**Goal of the exercise**
Restate word for word the lines of the material below, from the line with "entsprechendem Lohn." to the line with "oder aber auch", both lines included, and no others.

### Study material ###

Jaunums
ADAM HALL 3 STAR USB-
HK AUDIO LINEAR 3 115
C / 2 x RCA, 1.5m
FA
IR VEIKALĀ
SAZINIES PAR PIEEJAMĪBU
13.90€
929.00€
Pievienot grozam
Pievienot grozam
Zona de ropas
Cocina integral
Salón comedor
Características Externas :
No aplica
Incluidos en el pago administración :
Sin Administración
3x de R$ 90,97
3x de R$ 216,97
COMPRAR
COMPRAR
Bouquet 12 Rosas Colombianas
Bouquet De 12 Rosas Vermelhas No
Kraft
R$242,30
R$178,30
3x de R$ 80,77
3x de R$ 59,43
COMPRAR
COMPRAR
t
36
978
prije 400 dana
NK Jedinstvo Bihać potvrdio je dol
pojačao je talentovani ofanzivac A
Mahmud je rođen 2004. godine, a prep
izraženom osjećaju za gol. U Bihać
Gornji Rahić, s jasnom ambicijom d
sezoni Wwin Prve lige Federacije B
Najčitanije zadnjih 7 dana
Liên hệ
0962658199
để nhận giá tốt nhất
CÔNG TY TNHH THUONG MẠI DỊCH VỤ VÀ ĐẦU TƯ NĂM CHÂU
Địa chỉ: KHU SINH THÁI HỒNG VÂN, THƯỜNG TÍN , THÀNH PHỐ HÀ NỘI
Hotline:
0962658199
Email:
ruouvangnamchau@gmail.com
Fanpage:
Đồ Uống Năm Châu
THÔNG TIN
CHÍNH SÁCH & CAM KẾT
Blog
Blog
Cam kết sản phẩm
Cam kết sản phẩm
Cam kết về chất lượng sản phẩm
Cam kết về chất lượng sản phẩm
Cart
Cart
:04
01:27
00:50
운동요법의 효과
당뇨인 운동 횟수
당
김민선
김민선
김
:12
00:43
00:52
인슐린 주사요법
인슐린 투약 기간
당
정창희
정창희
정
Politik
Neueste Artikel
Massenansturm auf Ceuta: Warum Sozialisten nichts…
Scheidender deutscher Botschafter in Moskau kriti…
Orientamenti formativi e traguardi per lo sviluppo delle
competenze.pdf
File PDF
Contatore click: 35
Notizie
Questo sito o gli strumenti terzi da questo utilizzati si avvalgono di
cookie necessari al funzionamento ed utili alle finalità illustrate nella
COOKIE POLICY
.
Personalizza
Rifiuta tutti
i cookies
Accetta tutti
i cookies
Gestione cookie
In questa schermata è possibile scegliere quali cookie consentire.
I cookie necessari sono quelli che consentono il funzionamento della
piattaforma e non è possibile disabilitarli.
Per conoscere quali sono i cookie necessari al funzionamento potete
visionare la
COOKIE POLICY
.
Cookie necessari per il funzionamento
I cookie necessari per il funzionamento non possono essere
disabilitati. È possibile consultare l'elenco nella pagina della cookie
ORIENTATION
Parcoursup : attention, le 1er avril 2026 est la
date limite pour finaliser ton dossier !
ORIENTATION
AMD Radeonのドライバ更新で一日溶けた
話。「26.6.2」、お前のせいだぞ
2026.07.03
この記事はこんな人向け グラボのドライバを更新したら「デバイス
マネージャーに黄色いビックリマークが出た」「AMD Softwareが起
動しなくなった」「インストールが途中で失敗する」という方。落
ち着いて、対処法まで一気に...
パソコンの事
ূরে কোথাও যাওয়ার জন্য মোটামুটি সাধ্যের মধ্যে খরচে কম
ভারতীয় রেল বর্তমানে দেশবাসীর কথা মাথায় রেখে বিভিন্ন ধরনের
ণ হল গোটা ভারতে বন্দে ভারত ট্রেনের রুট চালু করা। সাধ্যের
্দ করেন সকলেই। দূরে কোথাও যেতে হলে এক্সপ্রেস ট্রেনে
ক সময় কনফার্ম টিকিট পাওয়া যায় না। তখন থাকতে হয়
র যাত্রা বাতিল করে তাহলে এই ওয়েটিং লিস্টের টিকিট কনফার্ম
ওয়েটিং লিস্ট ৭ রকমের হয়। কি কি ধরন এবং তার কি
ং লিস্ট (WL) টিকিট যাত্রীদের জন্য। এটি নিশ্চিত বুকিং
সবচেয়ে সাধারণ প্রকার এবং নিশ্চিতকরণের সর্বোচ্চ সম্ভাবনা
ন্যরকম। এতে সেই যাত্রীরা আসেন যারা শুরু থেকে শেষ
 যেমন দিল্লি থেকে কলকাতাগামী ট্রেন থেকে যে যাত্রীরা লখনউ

###
### Study material ###

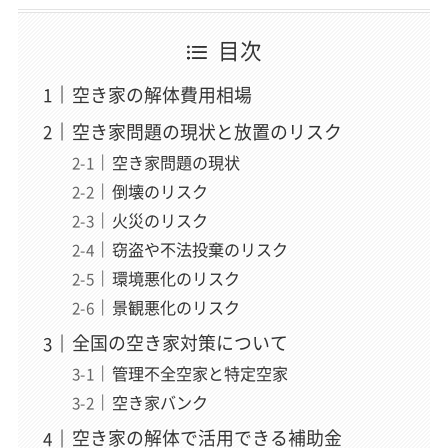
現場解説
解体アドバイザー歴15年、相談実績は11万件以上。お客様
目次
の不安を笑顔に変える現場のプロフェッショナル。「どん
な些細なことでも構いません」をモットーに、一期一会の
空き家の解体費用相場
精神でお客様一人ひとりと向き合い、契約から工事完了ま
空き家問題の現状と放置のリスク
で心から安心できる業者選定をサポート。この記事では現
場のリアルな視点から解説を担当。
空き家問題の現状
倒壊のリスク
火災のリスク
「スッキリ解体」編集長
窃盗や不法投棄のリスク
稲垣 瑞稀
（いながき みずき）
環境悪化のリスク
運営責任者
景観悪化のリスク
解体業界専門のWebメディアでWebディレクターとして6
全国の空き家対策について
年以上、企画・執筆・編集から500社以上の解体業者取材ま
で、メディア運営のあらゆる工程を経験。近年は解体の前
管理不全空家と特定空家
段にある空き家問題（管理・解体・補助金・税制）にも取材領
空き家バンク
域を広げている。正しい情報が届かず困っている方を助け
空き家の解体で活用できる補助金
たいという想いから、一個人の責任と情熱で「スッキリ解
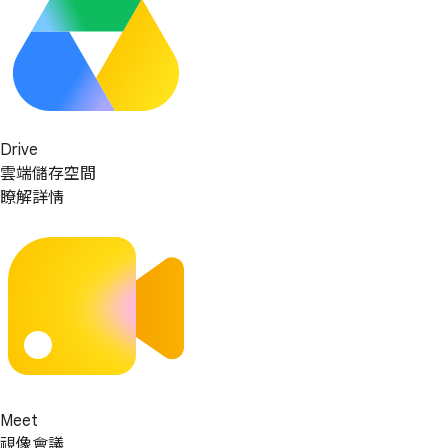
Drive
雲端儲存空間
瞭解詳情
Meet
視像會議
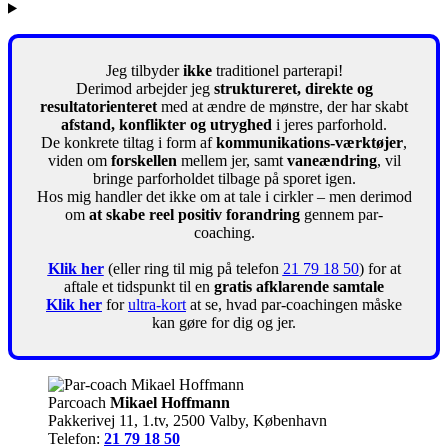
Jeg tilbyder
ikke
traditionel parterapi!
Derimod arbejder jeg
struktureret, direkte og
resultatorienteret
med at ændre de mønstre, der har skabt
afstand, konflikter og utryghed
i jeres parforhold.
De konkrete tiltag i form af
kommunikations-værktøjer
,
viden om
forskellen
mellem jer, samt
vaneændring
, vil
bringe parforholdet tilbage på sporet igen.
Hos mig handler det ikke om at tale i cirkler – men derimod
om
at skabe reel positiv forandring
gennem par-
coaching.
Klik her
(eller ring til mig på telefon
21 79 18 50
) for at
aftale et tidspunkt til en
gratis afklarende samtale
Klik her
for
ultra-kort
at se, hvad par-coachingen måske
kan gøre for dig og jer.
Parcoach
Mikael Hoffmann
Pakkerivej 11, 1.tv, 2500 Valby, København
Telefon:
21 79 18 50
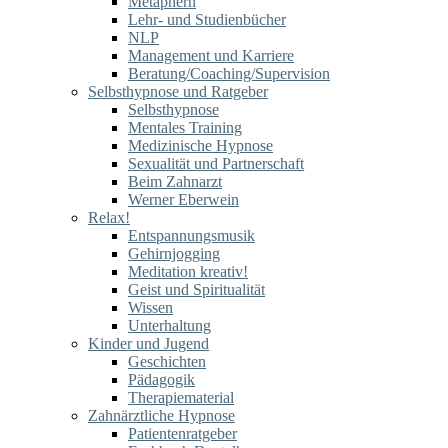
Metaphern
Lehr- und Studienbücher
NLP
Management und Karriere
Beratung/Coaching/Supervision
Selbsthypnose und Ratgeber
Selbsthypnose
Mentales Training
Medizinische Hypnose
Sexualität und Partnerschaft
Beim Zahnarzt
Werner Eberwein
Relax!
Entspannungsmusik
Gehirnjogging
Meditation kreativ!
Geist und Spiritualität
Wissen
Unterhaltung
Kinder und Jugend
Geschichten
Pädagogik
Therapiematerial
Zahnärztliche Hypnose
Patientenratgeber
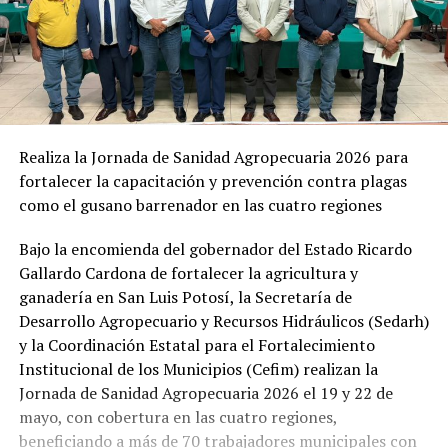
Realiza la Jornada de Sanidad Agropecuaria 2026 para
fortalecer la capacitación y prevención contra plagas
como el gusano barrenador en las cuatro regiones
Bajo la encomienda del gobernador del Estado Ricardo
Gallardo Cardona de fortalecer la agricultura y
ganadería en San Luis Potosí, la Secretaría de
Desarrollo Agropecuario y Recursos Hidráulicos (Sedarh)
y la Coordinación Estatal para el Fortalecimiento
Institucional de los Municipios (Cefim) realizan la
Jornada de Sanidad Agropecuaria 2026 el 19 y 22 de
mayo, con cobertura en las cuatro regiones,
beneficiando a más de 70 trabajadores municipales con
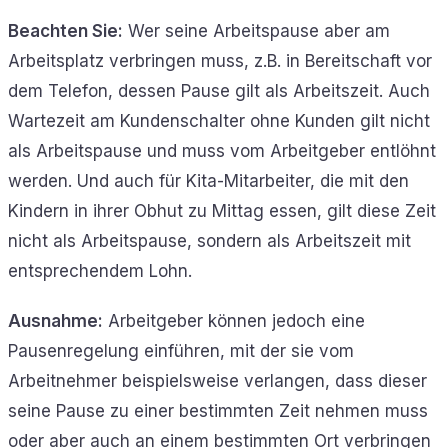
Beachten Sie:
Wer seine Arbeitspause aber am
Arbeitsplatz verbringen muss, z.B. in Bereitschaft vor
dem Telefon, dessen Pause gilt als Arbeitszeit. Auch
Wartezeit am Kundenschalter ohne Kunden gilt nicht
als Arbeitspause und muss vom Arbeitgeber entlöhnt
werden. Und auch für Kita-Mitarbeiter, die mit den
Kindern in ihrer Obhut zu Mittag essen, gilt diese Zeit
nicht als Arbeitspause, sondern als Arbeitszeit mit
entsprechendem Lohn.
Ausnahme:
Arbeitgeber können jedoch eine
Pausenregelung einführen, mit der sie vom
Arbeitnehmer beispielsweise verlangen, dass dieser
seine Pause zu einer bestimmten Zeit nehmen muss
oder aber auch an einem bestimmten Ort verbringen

###

**Solution to the exercise**
entsprechendem Lohn.
Ausnahme:
Arbeitgeber können jedoch eine
Pausenregelung einführen, mit der sie vom
Arbeitnehmer beispielsweise verlangen, dass dieser
seine Pause zu einer bestimmten Zeit nehmen muss
oder aber auch an einem bestimmten Ort verbringen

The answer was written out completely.